*** Begin section ***
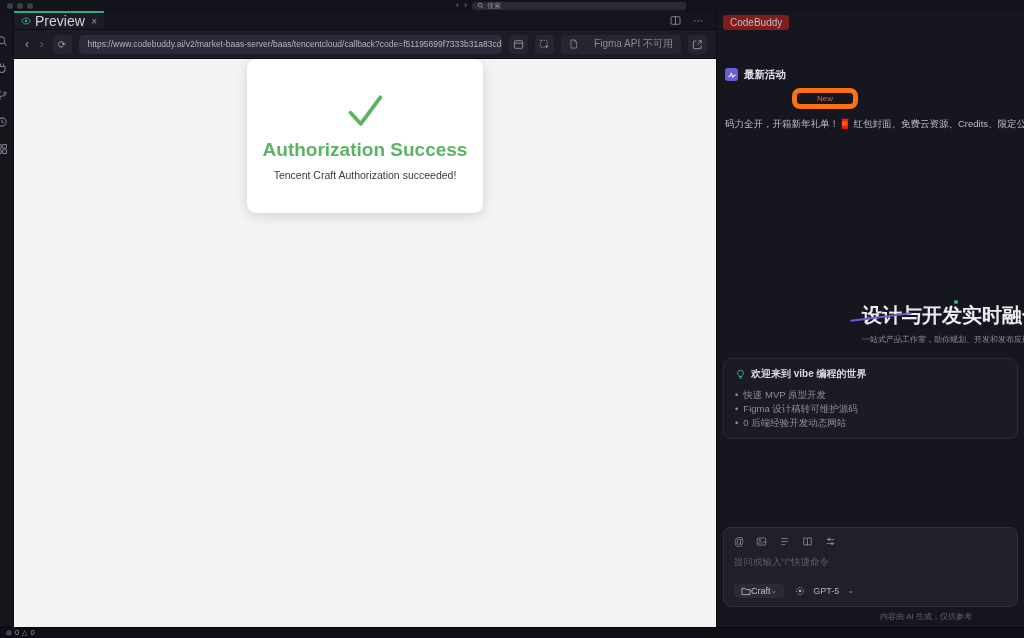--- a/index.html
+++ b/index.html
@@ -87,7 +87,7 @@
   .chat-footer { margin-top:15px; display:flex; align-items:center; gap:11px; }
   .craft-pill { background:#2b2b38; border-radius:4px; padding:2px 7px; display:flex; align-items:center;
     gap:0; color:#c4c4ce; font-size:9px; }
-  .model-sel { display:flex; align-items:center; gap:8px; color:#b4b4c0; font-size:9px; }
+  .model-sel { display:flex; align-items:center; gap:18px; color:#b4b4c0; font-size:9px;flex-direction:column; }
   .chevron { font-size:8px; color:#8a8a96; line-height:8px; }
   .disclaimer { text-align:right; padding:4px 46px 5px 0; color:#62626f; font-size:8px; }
*** End section ***
Exercise details:
Restate each entry word for word, leaving out any pictures.

Task response:
--- a/index.html
+++ b/index.html
@@ -87,7 +87,7 @@
   .chat-footer { margin-top:15px; display:flex; align-items:center; gap:11px; }
   .craft-pill { background:#2b2b38; border-radius:4px; padding:2px 7px; display:flex; align-items:center;
     gap:0; color:#c4c4ce; font-size:9px; }
-  .model-sel { display:flex; align-items:center; gap:8px; color:#b4b4c0; font-size:9px; }
+  .model-sel { display:flex; align-items:center; gap:18px; color:#b4b4c0; font-size:9px;flex-direction:column; }
   .chevron { font-size:8px; color:#8a8a96; line-height:8px; }
   .disclaimer { text-align:right; padding:4px 46px 5px 0; color:#62626f; font-size:8px; }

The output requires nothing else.